Thank you for sharing, jayt. It's an unfortunate reality for many of us.
I overheard a mental health aide say, “She said her mom abused her, but I don’t know; her mom seemed really nice and caring on the phone.”
That feeling of being invalidated hurts in a way that cannot be erased.
"I overheard a mental health aide say, “She said her mom abused her, but I don’t know; her mom seemed really nice and caring on the phone.” That feeling of being invalidated hurts in a way that cannot be erased." THANK YOU. YOU HIT THE NAIL ON THE HEAD. SO MANY PEOPLE TURNED A BLIND EYE AND SOME PEOPLE BASICALLY CALLED ME A LIAR, BELIEVING I WAS EXAGGERATING OR LYING IN ORDER TO GET ATTENTION. FML. I HATED BEING A KID, BUT THE SAD REALITY IS THAT THERE WASN'T MUCH ANYONE COULD DO. WHAT WOULD HAVE HAPPENED TO ME? FOSTER CARE? JC. THAT WOULD HAVE BEEN A NIGHTMARE, TOO. ONE LADY TRIED TALKING TO MY MOM ABOUT IT AND SHE WENT INTO A RAGE. LATER, THAT SAME LADY DROPPED A BOOK OFF AT THE FRONT DOOR THAT WAS PROBABLY ABOUT ABUSIVE OR ABUSIVE MOTHERS. MY MOTHER THREW IT AWAY. I KNOW FOR A FACT MY MOTHER KNEW SHE WAS NOT A GOOD MOTHER AND ABUSIVE...BUT SHE WANTED TO BE LIKE THAT. SHE WAS ENVIOUS OF HER CHILDREN.
I am 51 and have a pretty tumultuous life.
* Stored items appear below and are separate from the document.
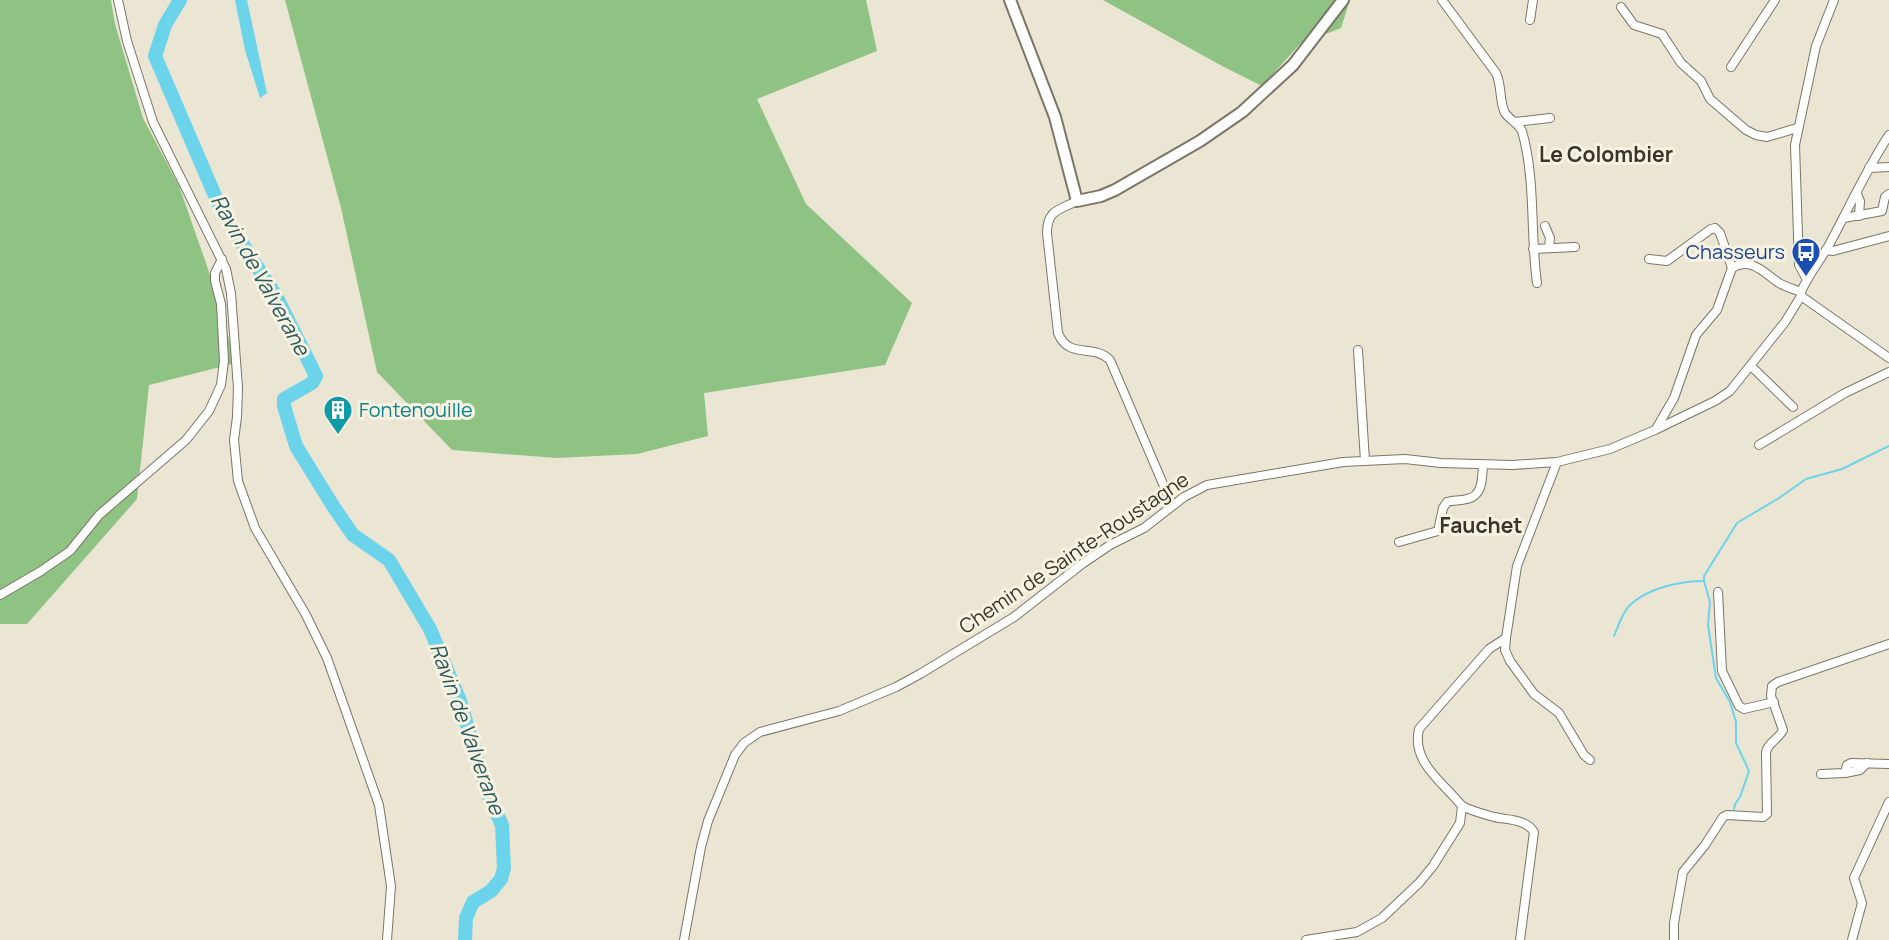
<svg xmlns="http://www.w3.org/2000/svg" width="1889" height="940" font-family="Manrope,sans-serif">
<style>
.forest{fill:#8fc384}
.water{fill:#6bd4ea}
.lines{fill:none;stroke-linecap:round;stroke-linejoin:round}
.stream{stroke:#6bd4ea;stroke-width:2}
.river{stroke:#6bd4ea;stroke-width:14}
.street-casing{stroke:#7b7666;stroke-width:10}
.secondary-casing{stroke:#7b7666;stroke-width:14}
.street{stroke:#fff;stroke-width:8}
.secondary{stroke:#fff;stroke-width:10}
.labels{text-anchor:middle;stroke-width:6;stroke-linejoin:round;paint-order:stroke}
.transit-label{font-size:20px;fill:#164399;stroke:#f8f3e1;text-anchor:end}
.culture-label{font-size:20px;fill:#0d838f;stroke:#f8f3e1;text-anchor:start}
.street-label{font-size:20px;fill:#36342d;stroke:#f8f3e1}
.neighbourhood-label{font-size:21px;font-weight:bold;fill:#36342d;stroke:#f8f3e1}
.water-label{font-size:21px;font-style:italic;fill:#2a5861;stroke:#f8f3e1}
</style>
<rect width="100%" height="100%" fill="#ebe5d4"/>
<g class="forest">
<polygon points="0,0 111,0 115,24 143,118 179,186 208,269 236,363 149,385 137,499 27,624 0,624"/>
<polygon points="285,0 866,0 877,51 757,99 806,204 912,303 885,365 704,393 708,436 637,454 557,458 452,450 377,372 341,208"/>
<polygon points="1103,0 1350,0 1341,28 1300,44 1262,86 1222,66"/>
</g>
<polygon class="water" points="235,0 247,0 267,93 260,98 245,50"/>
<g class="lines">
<g class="stream">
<path d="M1614 636C1618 626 1622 614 1629 606 1647 588 1680 581 1704 581"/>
<polyline points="1734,809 1735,804 1740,797 1749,771 1736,743 1736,722 1730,702 1716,678 1708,625 1710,602 1704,581 1704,576 1737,523 1779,498 1806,479 1842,469 1889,446"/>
</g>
<polyline class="river" points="180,0 165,25 155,56 222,212 276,296 316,376 312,383 284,399 284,406 296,446 333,506 353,535 389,560 430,629 460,701 488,795 502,825 504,868 501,879 491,891 473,902 466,918 465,940"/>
<g class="street-casing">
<g id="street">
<polyline points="118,0 127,41 153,122 226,269 231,293 238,388 237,417 234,440 238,481 255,528 306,615 327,658 379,805 391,886 387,940"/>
<path d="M1442 0 1496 73C1502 85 1499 101 1505 113 1510 120 1518 123 1522 131 1536 180 1530 233 1537 283"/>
<polyline points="1621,7 1634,25 1662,34 1681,63 1701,81 1710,99 1746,130 1756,135 1767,137 1797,128"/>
<polyline points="1530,20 1533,0"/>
<polyline points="1731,67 1775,0"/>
<polyline points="1515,122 1550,118"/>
<polyline points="1869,168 1889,167"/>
<polyline points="1857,194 1860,201 1859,216"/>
<path d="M1077 201C1059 210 1047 210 1047 233L1058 333C1069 360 1093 343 1110 360L1172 505"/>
<polyline points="1844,218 1882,211 1885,197 1889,194"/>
<polyline points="1545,226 1550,238 1549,248"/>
<polyline points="1533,249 1575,247"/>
<polyline points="1826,250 1833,251 1889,236"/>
<polyline points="1649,259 1667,261 1711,229 1715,228 1720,233 1732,268"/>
<polyline points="1806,278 1799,265 1795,145 1816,46 1834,0"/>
<path d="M1801 292C1808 275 1820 261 1829 245 1849 208 1866 170 1889 135"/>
<polyline points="1801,292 1801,296 1889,358"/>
<polyline points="1358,350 1365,461"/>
<polyline points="1751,366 1793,407"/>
<path d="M1656 429 1674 398 1696 335 1717 310 1732 268C1751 256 1764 273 1779 283 1786 287 1794 289 1801 292"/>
<polyline points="1759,445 1845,393 1889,372"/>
<path d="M1399 542 1438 531 1443 508 1447 502C1453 500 1460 501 1467 499 1483 496 1482 478 1483 465"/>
<polyline points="1718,592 1722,671 1739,706 1744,709 1774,702"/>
<polyline points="0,595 41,571 70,551 99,515 186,440 209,411 221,385 224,361 221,304 215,281 215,273 222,259"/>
<polyline points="1506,638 1505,650 1510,661 1534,694 1559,713 1584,755 1590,760"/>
<polyline points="1845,773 1860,770 1867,763"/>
<polyline points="1821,774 1845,773 1847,765 1851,763 1889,764"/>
<path d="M1462 806C1472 811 1483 814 1494 817 1508 820 1526 819 1534 832L1520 940"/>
<polyline points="684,940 701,847 708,821 735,755 744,743 760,732 839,711 896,687 920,674 1014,617 1082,564 1110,545 1144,528 1184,497 1207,485 1343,462 1405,459 1441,463 1513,465 1557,462 1610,449 1655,430 1715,401 1730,391 1785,322 1801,296"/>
<path d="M1306 940 1357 932 1382 918 1419 883 1433 866 1460 823 1462 806C1444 783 1411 763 1419 729L1489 649 1506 638 1517 566 1557 462"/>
<path d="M1674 940V923L1683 872 1705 845 1723 817 1727 815 1763 817 1767 814 1766 752C1768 742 1779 739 1783 730L1771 696 1772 686 1778 682 1889 644"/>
<polyline points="1852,940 1862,903 1854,878 1889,802"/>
</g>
</g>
<g class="secondary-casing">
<polyline id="secondary" points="1010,0 1055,117 1077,201 1101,196 1115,190 1200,141 1242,112 1293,65 1343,0"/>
</g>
<use href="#street" class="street"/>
<use href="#secondary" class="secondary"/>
</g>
<defs>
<g id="bus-pin" transform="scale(1.5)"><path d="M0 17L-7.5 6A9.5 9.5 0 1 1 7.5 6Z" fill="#1a4fb4" stroke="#f8f3e1"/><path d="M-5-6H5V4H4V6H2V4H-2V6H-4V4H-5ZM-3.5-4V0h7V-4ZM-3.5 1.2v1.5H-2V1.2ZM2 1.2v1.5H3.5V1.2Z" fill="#fff"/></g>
<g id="building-pin" transform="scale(1.5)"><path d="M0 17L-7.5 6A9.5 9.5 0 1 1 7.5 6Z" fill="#0f9aa8" stroke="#f8f3e1"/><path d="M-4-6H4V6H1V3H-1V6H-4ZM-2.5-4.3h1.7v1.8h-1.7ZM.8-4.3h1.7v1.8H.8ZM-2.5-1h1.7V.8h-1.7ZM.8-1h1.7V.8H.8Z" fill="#fff"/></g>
</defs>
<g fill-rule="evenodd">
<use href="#bus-pin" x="1806" y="252"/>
<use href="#building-pin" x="338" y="410"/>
</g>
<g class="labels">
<g class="transit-label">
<text x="1785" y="259">Chasseurs</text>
</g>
<g class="culture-label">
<text x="359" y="417">Fontenouille</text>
</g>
<g class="street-label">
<text transform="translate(1074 553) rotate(-34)" y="7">Chemin de Sainte-Roustagne</text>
</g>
<g class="neighbourhood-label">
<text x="1606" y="162">Le Colombier</text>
<text x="1481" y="533">Fauchet</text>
</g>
<g class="water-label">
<text transform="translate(260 275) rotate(61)" y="7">Ravin de Valverane</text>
<text transform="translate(467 729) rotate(70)" y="7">Ravin de Valverane</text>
</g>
</g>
</svg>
I just finished my first stay in a mental health facility. Finally, all of my excuses for NOT committing suicide had run out. Curiously, an insightful, observant, and knowledgeable therapist suggested that my depressive, anxious, and suicidal parts, that I have kept mostly hidden behind my fun, bubbly, witty, competent parts, might actually be symptoms rather than comorbid conditions. The more I research, the more sense it makes. Still, my greatest fear is that both lay people and professionals will minimize this discovery and not believe me. Like the author's example with the aside, those are the responses all of my 5 older siblings and i got through all of childhood. I also got it throughout my 14-year first marriage. It's amazing that knowledge gained from a lifetime of experience (regardless of whether it is faulty or not) seems to incessantly prescribe what we believe the outcome to our cry for help will be.